> _EXTRACTED TEXT_:
Start of Block
FILED
NOT FOR PUBLICATION APR 06 2012
MOLLY C. DWYER, CLERK
UNITED STATES COURT OF APPEALS U.S. COURT OF APPEALS
FOR THE NINTH CIRCUIT
MARGARET BRANSCOMB, No. 11-15067
Plaintiff - Appellant, D.C. No. 2:08-cv-01328-JAT
v.
MEMORANDUM*
GROUP USA, INC., a New Jersey
corporation,
Defendant - Appellee.
Appeal from the United States District Court
for the District of Arizona
James A. Teilborg, District Judge, Presiding
Submitted February 15, 2012*
San Francisco, California
Before: HUG, B. FLETCHER, and PAEZ, Circuit Judges.
Plaintiff Margaret Branscomb (“Branscomb”) appeals the district court’s
grant of summary judgment in favor of her former employer, Group USA, Inc.
(“Group USA”), on her claims of race discrimination under Title VII and 42
U.S.C. § 1981, age discrimination under the Age Discrimination in Employment
*
This disposition is not appropriate for publication and is not precedent
except as provided by 9th Cir. R. 36-3.
Act (ADEA), 29 U.S.C. § 623, and perceived disability discrimination under the
Americans with Disabilities Act (ADA), 42 U.S.C. § 12112. We affirm the district
court’s judgment as to Branscomb’s age and perceived disability claims. As to
Branscomb’s race discrimination claim, we reverse.
End of Block
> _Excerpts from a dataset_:
Start of Block
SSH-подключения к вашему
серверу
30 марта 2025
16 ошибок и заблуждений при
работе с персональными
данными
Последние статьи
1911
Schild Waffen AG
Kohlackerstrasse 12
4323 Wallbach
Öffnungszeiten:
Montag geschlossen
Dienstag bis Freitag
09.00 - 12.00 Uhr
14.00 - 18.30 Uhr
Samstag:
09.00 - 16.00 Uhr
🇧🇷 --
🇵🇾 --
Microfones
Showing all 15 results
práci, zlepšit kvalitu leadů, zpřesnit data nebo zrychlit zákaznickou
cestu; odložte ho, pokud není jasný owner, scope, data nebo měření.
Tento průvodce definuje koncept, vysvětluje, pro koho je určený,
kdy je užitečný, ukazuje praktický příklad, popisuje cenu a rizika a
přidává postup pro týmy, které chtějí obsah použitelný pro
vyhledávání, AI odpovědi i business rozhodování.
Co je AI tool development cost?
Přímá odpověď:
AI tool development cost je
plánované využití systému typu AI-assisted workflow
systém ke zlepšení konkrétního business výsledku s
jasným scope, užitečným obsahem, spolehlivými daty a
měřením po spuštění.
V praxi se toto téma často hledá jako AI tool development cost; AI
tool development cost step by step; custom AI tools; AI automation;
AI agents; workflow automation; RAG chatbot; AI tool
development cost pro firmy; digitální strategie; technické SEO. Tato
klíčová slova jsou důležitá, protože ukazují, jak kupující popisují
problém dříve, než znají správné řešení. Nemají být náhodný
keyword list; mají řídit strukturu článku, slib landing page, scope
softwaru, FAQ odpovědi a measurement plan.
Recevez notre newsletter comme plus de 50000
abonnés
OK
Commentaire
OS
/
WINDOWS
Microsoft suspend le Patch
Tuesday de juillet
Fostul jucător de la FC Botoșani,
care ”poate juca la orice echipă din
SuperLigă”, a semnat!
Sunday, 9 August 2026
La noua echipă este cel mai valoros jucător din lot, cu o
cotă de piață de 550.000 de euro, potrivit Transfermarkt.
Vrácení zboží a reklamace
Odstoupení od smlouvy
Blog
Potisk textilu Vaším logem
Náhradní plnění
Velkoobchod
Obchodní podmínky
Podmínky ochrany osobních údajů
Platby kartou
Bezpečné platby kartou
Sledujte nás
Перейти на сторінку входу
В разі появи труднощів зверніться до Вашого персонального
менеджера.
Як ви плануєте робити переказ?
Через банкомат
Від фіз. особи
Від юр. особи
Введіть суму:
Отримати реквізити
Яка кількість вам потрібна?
End of Block
> _TASK A_: Rewrite the paragraph of the Ninth Circuit memorandum that begins "Plaintiff Margaret Branscomb" as a short list of its main facts.
> _TASK B_: According to the Ninth Circuit memorandum, which district judge presided over the case in the district court?
> _TASK C_: Print everything in the Ninth Circuit memorandum from "Plaintiff Margaret Branscomb" down to "claim, we reverse.".

> _EXERCISE RESULT A_:
- Margaret Branscomb appeals the district court's grant of summary judgment in favor of her former employer, Group USA, Inc.
- Her claims were:
  - race discrimination under Title VII and 42 U.S.C. § 1981
  - age discrimination under the ADEA, 29 U.S.C. § 623
  - perceived disability discrimination under the ADA, 42 U.S.C. § 12112
- The court affirms the judgment on the age and perceived disability claims.
- The court reverses on the race discrimination claim.

> _EXERCISE RESULT B_: James A. Teilborg presided.

> _EXERCISE RESULT C_:
Plaintiff Margaret Branscomb (“Branscomb”) appeals the district court’s
grant of summary judgment in favor of her former employer, Group USA, Inc.
(“Group USA”), on her claims of race discrimination under Title VII and 42
U.S.C. § 1981, age discrimination under the Age Discrimination in Employment
*
This disposition is not appropriate for publication and is not precedent
except as provided by 9th Cir. R. 36-3.
Act (ADEA), 29 U.S.C. § 623, and perceived disability discrimination under the
Americans with Disabilities Act (ADA), 42 U.S.C. § 12112. We affirm the district
court’s judgment as to Branscomb’s age and perceived disability claims. As to
Branscomb’s race discrimination claim, we reverse.